TRECHO DA PÁGINA —
▬▬▬
Adorei o texto. Muito bem redigido. Acho que você mostrou uma coisa interessante: 1 — Todo mundo tem um passado; 2 — Todo passado é rastreável e 3 — Algum passado pode ser reescrito, mas hoje vai ficar registrado a data de edição embaixo pra todo mundo ver, ou pelo menos no Wayback Machine.

Ela pode até ter participado de tudo o que disse mas pra não ter sido citada ou precisar agora avisar pra todos que seja citada, não deve ter tido participação relevante.

Desde a década de 90, Sempre tive um pé atrás com gente que é o próprio produto. Lair Ribeiro, Leila Navarro, Alfredo Rocha, David Camelô… enfim, a lista dos tipos é longa. Bem ou mal, essas pessoas aproveitam das vulnerabilidades alheias e com uma dose de PNL criam metareligiões. Essas pessoas não se reinventam, se adaptam ao contexto. Se ontem foi a inteligência emocional do monge executivo, amanhã será quem roubou o queijo do homem mais rico da Babilônia. Junte isso e algumas fábulas ou cases alheios no estilo Dale Carnegie e você tem o framework pronto pra rodar; e otários pra pescar é que não faltam.
▬▬▬
O QUE FAZER —
A. Reproduza sem alterações a parte do comentário sobre gurus de autoajuda que vai de "Ela pode até" até "que não faltam.".
B. Leve adiante o comentário sobre gurus de autoajuda a partir do ponto em que ele termina.
O material não tem nenhum papel aqui.

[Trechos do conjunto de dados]
▬▬▬
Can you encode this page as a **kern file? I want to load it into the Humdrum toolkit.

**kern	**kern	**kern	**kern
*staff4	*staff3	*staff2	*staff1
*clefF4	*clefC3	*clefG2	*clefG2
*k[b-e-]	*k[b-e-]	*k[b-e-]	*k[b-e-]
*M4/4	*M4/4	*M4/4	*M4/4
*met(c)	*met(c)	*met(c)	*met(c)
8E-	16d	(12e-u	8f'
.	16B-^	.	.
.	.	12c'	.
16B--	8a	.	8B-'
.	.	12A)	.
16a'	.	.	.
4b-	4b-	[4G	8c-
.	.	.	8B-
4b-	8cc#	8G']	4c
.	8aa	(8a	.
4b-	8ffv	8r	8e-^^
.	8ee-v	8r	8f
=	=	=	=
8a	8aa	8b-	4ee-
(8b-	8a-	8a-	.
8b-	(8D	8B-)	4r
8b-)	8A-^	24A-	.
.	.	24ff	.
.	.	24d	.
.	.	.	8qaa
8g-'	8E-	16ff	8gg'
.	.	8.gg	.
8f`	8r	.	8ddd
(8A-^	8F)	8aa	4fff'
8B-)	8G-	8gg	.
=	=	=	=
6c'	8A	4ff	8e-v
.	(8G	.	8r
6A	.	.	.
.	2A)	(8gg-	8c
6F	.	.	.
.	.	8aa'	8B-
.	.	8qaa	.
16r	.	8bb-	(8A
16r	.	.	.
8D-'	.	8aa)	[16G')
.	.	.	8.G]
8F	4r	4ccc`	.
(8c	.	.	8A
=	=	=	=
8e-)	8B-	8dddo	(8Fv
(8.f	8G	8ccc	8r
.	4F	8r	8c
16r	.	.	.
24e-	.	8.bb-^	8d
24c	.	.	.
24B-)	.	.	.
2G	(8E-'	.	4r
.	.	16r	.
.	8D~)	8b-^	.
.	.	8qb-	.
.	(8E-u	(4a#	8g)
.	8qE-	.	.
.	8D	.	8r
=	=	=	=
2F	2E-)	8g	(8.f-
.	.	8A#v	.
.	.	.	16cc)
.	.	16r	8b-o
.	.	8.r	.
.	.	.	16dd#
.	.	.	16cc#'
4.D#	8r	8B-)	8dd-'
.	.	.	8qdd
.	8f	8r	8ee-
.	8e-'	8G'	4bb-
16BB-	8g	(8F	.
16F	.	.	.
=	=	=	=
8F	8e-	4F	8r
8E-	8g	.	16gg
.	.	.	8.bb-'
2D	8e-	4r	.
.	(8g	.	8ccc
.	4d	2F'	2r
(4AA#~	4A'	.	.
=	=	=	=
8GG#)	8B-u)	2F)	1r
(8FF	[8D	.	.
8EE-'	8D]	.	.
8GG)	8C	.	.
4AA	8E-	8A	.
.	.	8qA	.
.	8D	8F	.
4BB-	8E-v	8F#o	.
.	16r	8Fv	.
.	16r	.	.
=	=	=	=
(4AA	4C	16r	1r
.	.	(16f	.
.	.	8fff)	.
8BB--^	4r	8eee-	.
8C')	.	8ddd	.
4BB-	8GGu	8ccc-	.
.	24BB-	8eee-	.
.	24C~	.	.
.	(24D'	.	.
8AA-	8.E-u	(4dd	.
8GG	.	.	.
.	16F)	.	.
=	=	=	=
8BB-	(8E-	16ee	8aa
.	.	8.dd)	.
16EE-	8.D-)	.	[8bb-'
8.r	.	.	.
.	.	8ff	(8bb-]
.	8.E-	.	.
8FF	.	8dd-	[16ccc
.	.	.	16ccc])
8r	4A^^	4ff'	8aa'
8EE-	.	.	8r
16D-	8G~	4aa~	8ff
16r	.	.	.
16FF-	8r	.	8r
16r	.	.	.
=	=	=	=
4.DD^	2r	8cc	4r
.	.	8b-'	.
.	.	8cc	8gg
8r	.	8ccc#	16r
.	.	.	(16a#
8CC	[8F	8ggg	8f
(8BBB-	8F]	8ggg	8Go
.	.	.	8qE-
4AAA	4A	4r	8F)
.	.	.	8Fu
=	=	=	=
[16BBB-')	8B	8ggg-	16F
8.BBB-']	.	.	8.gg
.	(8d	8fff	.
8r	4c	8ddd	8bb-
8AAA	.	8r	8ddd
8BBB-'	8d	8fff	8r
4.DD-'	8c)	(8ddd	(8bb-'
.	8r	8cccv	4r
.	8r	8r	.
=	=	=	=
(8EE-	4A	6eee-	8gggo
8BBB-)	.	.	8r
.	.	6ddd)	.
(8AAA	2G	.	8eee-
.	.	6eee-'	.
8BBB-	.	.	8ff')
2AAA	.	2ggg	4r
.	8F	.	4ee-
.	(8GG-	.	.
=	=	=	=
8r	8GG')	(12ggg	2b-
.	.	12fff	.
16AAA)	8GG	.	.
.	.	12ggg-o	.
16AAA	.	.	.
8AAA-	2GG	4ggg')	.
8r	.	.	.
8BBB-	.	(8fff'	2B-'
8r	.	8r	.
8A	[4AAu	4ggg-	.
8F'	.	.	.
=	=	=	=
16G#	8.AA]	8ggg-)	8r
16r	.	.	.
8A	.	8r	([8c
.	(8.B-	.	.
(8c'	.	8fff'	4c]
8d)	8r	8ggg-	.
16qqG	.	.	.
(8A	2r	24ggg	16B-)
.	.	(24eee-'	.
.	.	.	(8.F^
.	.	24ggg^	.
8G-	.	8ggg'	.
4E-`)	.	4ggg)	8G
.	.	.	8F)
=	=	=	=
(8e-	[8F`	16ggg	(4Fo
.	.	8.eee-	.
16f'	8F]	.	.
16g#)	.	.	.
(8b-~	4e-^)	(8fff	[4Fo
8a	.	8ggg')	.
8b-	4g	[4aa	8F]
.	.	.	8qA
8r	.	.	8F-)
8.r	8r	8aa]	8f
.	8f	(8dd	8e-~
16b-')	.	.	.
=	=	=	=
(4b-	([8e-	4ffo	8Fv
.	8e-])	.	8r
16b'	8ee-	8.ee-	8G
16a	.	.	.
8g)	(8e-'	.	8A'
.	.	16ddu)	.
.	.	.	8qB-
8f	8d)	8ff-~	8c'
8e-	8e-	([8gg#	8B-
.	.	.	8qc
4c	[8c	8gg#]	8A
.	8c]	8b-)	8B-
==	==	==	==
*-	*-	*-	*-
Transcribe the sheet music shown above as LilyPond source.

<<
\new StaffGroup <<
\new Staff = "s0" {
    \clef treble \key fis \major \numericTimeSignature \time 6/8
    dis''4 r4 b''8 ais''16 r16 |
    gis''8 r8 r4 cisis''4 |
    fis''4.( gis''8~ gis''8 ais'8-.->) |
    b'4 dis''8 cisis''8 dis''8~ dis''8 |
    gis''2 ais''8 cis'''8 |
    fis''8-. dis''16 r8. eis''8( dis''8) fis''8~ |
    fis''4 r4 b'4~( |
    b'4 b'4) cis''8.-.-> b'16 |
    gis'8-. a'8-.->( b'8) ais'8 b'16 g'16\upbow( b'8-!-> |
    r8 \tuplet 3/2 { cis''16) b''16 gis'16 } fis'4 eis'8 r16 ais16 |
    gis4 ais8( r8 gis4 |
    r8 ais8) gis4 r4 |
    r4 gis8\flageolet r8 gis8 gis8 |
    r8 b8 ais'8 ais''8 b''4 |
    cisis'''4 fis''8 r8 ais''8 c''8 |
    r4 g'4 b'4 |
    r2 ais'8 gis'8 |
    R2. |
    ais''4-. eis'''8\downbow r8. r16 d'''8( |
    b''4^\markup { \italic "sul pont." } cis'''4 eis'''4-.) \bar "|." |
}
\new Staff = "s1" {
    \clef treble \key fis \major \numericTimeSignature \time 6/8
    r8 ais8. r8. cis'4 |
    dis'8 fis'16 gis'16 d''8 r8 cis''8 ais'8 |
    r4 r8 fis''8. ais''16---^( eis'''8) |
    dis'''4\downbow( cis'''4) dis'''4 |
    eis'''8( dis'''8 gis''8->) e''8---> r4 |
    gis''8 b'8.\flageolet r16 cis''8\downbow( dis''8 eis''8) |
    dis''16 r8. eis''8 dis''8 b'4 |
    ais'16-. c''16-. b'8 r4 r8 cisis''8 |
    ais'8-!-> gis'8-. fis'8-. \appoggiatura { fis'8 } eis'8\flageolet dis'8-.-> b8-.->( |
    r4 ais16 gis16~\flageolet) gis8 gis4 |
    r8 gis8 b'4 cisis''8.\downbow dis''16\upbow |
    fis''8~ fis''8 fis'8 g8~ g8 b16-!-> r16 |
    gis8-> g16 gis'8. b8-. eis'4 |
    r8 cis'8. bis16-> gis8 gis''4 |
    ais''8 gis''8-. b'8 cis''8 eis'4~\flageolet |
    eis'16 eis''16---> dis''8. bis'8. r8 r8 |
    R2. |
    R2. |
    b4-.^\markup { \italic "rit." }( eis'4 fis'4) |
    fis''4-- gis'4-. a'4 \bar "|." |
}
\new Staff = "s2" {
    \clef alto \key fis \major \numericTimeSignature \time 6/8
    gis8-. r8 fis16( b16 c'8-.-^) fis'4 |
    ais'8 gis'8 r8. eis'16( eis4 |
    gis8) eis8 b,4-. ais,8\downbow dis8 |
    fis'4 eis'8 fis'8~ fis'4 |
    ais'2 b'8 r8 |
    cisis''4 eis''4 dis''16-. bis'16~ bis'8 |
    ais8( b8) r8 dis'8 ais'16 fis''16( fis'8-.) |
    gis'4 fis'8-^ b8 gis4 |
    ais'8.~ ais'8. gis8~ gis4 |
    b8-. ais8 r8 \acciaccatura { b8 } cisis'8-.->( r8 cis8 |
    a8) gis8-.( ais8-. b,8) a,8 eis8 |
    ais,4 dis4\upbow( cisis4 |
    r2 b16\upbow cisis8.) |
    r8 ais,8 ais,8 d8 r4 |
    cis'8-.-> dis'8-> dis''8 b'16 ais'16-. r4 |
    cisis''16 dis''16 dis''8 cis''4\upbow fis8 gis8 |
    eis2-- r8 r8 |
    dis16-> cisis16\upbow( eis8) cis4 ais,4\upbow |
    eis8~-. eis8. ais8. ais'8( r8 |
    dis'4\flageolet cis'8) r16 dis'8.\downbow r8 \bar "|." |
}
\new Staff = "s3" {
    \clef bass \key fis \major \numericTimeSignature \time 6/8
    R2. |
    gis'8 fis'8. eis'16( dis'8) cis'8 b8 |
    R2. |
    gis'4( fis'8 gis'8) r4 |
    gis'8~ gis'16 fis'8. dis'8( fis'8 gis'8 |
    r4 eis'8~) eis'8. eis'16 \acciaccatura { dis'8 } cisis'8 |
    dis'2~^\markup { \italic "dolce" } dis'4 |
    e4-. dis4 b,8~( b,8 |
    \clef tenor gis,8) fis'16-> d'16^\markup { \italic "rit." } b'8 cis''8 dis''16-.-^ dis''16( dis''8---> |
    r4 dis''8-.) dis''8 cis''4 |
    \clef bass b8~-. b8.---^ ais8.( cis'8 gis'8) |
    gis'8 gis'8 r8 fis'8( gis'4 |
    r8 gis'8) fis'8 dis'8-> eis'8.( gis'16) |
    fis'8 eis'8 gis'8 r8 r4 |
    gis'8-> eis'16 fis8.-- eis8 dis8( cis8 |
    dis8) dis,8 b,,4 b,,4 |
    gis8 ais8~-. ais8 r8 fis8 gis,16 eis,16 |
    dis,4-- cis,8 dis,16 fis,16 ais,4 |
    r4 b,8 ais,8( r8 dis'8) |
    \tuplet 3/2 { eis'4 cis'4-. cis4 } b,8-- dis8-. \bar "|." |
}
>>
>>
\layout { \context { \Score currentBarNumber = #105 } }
▬▬▬
RESPOSTAS —
A.
Ela pode até ter participado de tudo o que disse mas pra não ter sido citada ou precisar agora avisar pra todos que seja citada, não deve ter tido participação relevante.

Desde a década de 90, Sempre tive um pé atrás com gente que é o próprio produto. Lair Ribeiro, Leila Navarro, Alfredo Rocha, David Camelô… enfim, a lista dos tipos é longa. Bem ou mal, essas pessoas aproveitam das vulnerabilidades alheias e com uma dose de PNL criam metareligiões. Essas pessoas não se reinventam, se adaptam ao contexto. Se ontem foi a inteligência emocional do monge executivo, amanhã será quem roubou o queijo do homem mais rico da Babilônia. Junte isso e algumas fábulas ou cases alheios no estilo Dale Carnegie e você tem o framework pronto pra rodar; e otários pra pescar é que não faltam.

B.
No que tange otário, bom, ainda existe um pouco de otário em mim. Quero muito algumas vezes que tudo seja mais simples do que é e que O Segredo realmente fará aquela nota de 1 milhão desenhada a mão virar um aporte de investimentos em algo que nem tenho tempo pra criar porque estou trabalhando feito um retardado 08/18h pra pagar contas…

Da mesma forma, (ainda) não existe um exame que fure seu dedo e diga “olha, você vai ter câncer nos bagos daqui a 20 anos… Se prepara.” não existe exame que mostre pra um rapaz de 20 tantos anos se ele tem ou não o que é necessário para ser um Zuckinha ou Jobinho. Ou pelo menos dono de uma empresa (esquece startup, estou falando sério, até de abrir uma pastelaria). E isso é o que incomoda — terrivelmente — essa geração de novinhos empolgados. A incerteza é tão comum quanto o ar que respiramos.

Ninguém quer hoje trabalhar 20 anos, juntar dinheiro, investir em renda fixa a perder de vista pra tentar algo que pode nem dar certo; apesar de ser assim que os pais da maioria aqui criaram seus filhos.